Passage for review:
Thanks a lot in advance for communal wisdom.
#114
FlyerTalk Evangelist
Join Date: Nov 2004
Location: Melbourne
Programs: ►QFWP/LTG►VA WP►HyattExpl.►HiltonGold►ALL Silver
Posts: 21,991
It really depends on who changed your booking. I do suspect BA.
If was BA then I can see that as a delay; if so it is possible you would be entitled to duty of care (hotel, F&B) and compensation.
However, in the event it was BA, I'd be looking for information and advice on the excellent thread in the BA forum, here:
The 2024 BA compensation thread: Your guide to Regulation EC261 / UK261
[edit]I see you have already done so[/edit]
If was BA then I can see that as a delay; if so it is possible you would be entitled to duty of care (hotel, F&B) and compensation.

Tasks:
**1.** What are the names of the profile fields shown for the poster in the forum post about a changed booking?
**2.** Resume the forum post about a changed booking, picking up after its final sentence.
The entries that follow are separate from the forum post about a changed booking.

Provided material:
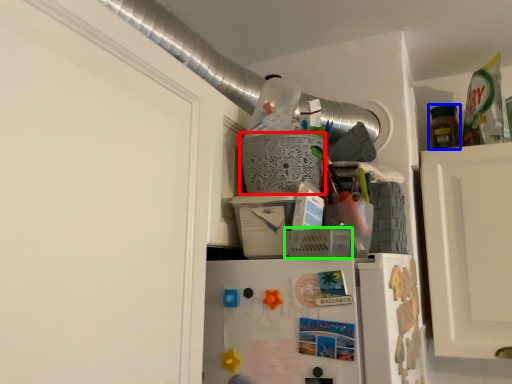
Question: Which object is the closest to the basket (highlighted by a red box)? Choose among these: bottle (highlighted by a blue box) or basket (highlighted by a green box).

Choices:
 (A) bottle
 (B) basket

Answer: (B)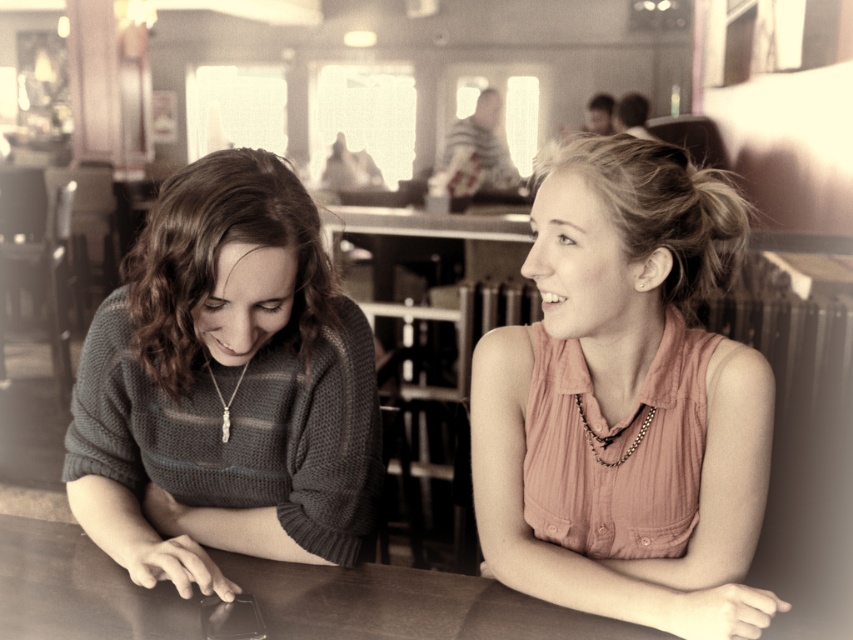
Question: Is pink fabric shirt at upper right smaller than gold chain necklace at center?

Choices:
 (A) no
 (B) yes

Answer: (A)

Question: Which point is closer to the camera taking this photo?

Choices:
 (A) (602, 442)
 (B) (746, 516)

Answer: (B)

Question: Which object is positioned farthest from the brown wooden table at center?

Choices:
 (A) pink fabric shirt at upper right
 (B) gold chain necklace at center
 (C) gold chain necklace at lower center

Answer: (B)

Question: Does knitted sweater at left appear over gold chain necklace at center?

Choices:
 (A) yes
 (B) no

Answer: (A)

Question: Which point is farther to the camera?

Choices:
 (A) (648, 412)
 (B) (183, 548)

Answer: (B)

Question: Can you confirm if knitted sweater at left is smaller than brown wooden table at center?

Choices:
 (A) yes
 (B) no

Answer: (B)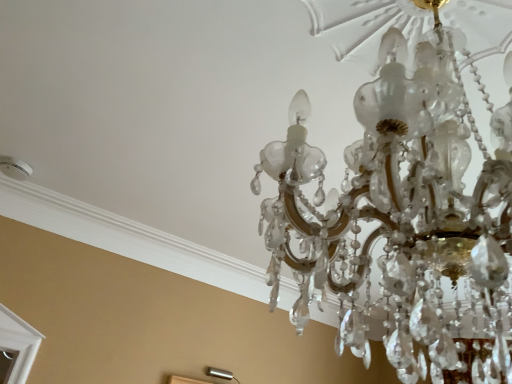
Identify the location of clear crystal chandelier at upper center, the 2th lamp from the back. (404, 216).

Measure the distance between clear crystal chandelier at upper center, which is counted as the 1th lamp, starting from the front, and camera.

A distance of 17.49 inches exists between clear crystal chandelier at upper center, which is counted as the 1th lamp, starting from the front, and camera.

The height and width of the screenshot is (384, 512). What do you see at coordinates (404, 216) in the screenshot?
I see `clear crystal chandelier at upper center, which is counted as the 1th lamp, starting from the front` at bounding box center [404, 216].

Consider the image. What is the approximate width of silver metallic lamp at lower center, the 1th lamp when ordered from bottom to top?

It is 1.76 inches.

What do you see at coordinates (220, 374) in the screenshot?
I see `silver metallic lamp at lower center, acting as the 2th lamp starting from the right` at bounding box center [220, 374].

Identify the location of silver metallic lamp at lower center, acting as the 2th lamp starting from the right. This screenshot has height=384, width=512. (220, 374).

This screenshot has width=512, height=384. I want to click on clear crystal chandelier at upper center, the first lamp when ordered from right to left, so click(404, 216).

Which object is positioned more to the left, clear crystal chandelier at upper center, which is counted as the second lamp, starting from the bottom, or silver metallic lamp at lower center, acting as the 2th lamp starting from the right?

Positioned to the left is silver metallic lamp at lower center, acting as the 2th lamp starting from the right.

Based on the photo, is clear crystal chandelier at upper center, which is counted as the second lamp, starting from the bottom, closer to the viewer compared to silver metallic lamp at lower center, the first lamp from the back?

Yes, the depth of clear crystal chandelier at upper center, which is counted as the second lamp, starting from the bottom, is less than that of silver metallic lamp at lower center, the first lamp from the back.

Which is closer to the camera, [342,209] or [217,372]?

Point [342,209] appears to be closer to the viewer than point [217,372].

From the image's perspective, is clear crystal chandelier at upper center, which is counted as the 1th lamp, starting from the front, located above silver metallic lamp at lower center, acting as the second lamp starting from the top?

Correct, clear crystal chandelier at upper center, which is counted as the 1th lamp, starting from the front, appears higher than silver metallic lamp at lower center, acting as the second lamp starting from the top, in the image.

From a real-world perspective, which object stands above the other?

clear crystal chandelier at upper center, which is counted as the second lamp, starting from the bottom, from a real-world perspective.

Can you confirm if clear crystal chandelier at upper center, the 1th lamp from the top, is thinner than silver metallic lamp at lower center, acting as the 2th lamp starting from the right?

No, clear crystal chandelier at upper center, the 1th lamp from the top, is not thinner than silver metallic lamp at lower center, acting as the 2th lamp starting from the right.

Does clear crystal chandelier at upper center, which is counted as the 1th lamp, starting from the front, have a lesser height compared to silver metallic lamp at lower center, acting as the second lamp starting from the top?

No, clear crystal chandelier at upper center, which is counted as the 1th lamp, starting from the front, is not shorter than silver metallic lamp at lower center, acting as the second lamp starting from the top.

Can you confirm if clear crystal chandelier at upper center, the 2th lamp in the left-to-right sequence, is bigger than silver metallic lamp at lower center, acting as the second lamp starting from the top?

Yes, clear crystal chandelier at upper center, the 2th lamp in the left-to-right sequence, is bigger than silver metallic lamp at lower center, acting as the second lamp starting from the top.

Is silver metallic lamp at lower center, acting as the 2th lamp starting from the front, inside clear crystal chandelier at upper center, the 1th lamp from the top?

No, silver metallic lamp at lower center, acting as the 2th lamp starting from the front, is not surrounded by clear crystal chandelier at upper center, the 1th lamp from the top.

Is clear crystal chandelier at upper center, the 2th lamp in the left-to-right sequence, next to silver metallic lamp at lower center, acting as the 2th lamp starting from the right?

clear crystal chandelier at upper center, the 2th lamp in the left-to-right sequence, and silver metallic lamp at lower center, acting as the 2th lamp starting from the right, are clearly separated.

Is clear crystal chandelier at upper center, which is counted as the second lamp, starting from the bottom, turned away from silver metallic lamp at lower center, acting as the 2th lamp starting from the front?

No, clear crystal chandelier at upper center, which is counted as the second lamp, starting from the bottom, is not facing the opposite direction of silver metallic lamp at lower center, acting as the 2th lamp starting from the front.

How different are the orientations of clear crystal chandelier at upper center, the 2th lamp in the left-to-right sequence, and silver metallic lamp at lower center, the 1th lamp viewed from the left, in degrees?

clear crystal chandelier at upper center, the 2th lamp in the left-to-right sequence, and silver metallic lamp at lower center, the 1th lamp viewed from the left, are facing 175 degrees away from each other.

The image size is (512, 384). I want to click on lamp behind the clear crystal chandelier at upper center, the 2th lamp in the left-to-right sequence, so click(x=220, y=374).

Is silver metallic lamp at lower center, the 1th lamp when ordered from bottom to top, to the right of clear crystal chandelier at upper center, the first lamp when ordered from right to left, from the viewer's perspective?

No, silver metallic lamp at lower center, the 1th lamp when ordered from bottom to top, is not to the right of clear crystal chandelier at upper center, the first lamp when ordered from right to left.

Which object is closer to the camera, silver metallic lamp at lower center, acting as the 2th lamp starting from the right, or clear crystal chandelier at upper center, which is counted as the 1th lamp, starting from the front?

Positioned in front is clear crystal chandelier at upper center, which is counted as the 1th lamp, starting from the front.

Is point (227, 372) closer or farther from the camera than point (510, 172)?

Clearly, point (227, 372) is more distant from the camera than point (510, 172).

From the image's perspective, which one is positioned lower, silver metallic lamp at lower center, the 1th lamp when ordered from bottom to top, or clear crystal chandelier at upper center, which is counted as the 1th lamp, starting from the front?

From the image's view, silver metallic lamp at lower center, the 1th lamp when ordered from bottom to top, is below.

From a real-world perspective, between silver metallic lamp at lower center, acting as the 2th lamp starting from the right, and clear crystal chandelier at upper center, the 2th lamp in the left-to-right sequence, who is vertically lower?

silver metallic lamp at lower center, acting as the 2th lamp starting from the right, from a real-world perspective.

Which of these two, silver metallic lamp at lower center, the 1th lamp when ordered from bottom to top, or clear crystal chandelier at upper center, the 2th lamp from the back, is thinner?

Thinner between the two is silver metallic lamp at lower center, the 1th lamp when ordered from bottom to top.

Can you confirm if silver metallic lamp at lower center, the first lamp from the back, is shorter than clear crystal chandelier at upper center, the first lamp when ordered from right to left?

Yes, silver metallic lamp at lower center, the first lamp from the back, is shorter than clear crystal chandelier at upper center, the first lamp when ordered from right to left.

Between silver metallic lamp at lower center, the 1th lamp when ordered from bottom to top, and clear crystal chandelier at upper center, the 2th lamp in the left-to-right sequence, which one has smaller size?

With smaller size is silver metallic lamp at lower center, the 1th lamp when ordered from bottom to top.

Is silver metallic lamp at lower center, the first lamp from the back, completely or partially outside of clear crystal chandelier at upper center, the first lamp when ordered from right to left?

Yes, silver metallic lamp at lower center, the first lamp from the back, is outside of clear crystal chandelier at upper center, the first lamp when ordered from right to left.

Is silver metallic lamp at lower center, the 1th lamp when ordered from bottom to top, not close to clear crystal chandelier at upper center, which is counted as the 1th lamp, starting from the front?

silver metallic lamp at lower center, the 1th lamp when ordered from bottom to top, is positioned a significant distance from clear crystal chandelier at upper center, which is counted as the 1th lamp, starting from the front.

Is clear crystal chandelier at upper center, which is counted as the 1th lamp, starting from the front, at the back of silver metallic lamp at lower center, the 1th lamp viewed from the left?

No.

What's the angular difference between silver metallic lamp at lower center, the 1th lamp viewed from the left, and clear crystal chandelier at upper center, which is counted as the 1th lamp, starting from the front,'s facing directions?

Answers for the exercise:
**1.** Join Date, Location, Programs, Posts

**2.**
However, in the event it was BA, I'd be looking for information and advice on the excellent thread in the BA forum, here:
The 2024 BA compensation thread: Your guide to Regulation EC261 / UK261
[edit]I see you have already done so[/edit]
Last edited by serfty; Mar 10, 2024 at 10:02 am
#115
Join Date: Feb 2023
Posts: 7
AA EU 261 Compensation
Hey everyone, so I was on a AA ticket flight from OSL LHR JFK LAX on BA metal to JFK and AA metal from JFK to LAX. My flight from JFK to LAX arrived 4.5 hours late due to a problem with incoming aircraft, so I think I'm due compensation. How would I go about doing that with AA?
#116
Join Date: Jan 2014
Location: BOGish. VLCish. It's complicated.
Programs: BA
Posts: 671
I have a single ticket on AA AGP-...-JFK-MEX. The final segment on AA2995 11 APR, originally scheduled for a 2219 arrival actually arrived at 0243, a delay of over 4 hours
How do I find out the reason for the delay and if this is eligible for delay compensation?
How do I find out the reason for the delay and if this is eligible for delay compensation?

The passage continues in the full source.